Currency moves were limited as traders closed their books at the end of a year which saw failures and part-nationalisations of banks around the world and an escalation of the credit crunch triggered as the U.S. subprime mortgage market went belly up.
This triggered a massive slashing of global interest rates as central banks fought to shore up their economies -- the Federal Reserve and the Bank of Japan cut rates virtually to zero -- and analysts said that the gloomy economic scenario will continue to drive the currency market next year.
"The legacy of 2007-2008 is going to hang over into 2009. the question is whether we're going to see any traction on the economic backdrop and at least at this juncture that's difficult to see that occurring," said Jeremy Stretch, strategist at Rabobank in London.
The euro is en route to posting a 3.9 percent fall against the dollar this year -- its first annual drop since 2005 -- while the U.S. currency is seen gaining roughly 5.5 percent against a basket of currencies .DXY.
The yen inched up slightly, prodding the dollar down to 90.20 yen. Despite its rally against higher-yielding currencies like sterling and the Australian and New Zealand dollars, the U.S. dollar has tumbled roughly 19 percent against the yen since the start of the year.
This year's standout currency is the yen, which has soared as the financial crisis prompted a massive unwinding of carry trades -- borrowing in the low-yielding yen to invest in higher-yielding assets elsewhere.
Sterling stood out as the major currency loser in 2008. Its near 27 percent slide against the dollar this year would be the biggest since the gold standard was abandoned in 1971, while euro/sterling hovers around a record high and inches towards parity.

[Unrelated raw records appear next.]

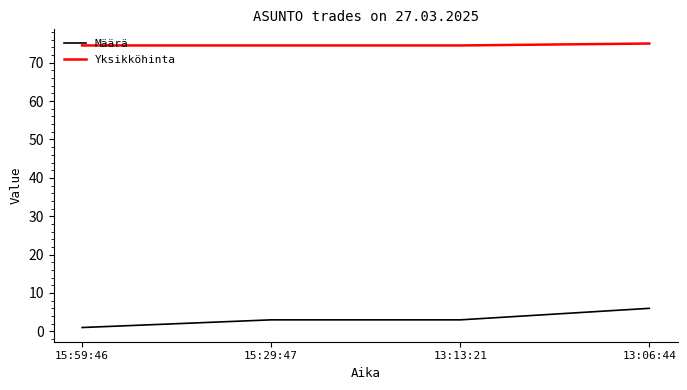

What is the sum of the Yksikköhinta values at 13:06:44 and 13:13:21?

149.5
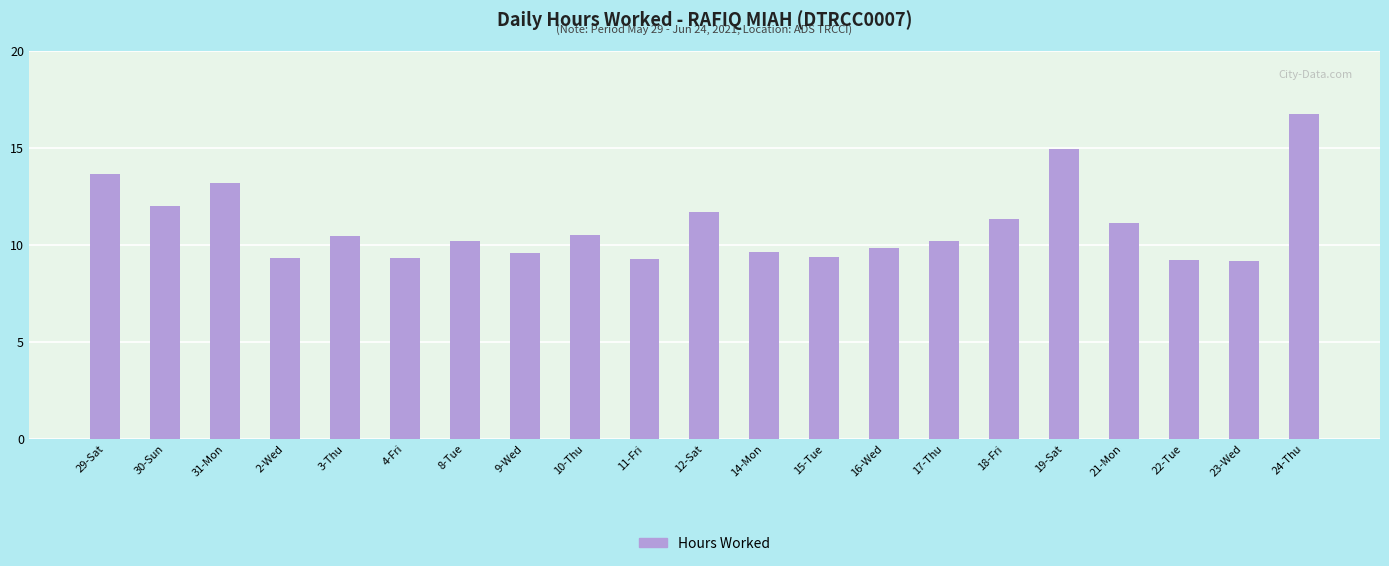

Are the bars grouped side by side (vs. stacked)?

No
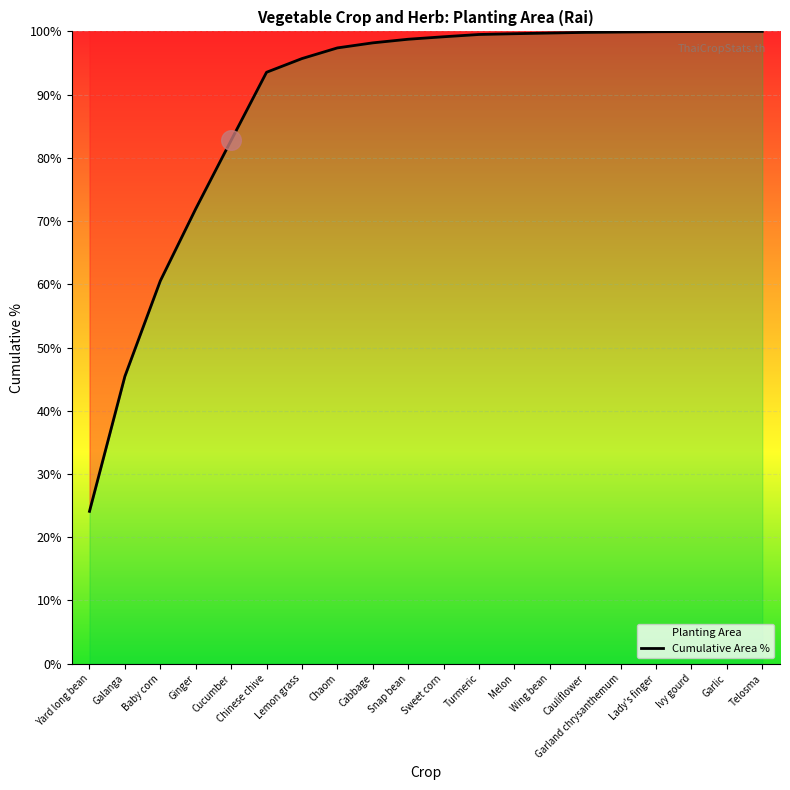

Between Sweet corn and Lady's finger, which is larger?

Lady's finger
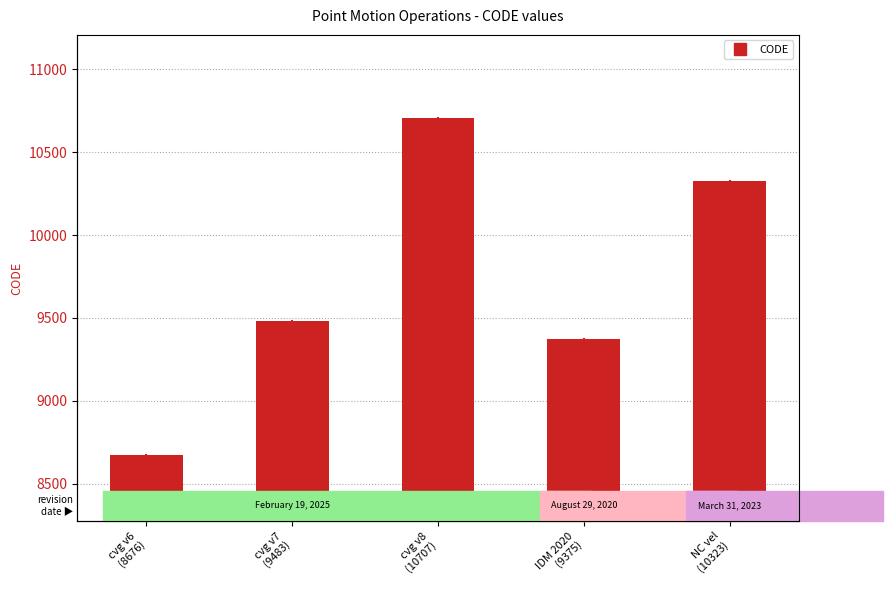

What is the maximum value shown in the chart?

10707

The pound has taken a beating as the Bank of England frantically slashed rates to 2.0 percent this year, their lowest since the 1950s, and investors see more room for rates to fall.
Analysts said that 2008 will remembered by currency market participants as a year of intense volatility as traders used foreign exchanges as a platform to put on risk-averse trades.
"People are shell shocked from the past year... It's been a roller coaster ride," said Stretch at Rabobank.
"Clearly it's been a year when forex has moved back up onto the radar screens of financial markets.
While analysts agree that none of the world's major economies will be spared from recession next year, views are divided about how economic weakness will affect currencies.
Rabobank's Stretch said that the euro is likely to continue a slide against the dollar from past weeks on growing expectations that the U.S. economy may be among the first to recover from the downturn, while the fragility of the euro zone economy is likely to become more pronounced in 2009.
Still, other analysts say that ongoing U.S. economic woes and uncertainty about how the country will fund a massive fiscal stimulus programme when it is running a substantial current account deficit will sting the dollar in 2009.
"The trend of dollar weakness is unlikely to have yet seen the end," Bank of America G10 currency strategist David Powell said.
"Euro/dollar is set for additional gains on the continued easing of monetary policy in the U.S. via quantitative easing," he added.
He added that the relatively staid rate of monetary easing by the European Central Bank -- which has cut rates to 2.5 percent -- has benefitted the euro as it contrasts with the dramatic pace set by the Fed and the BoE.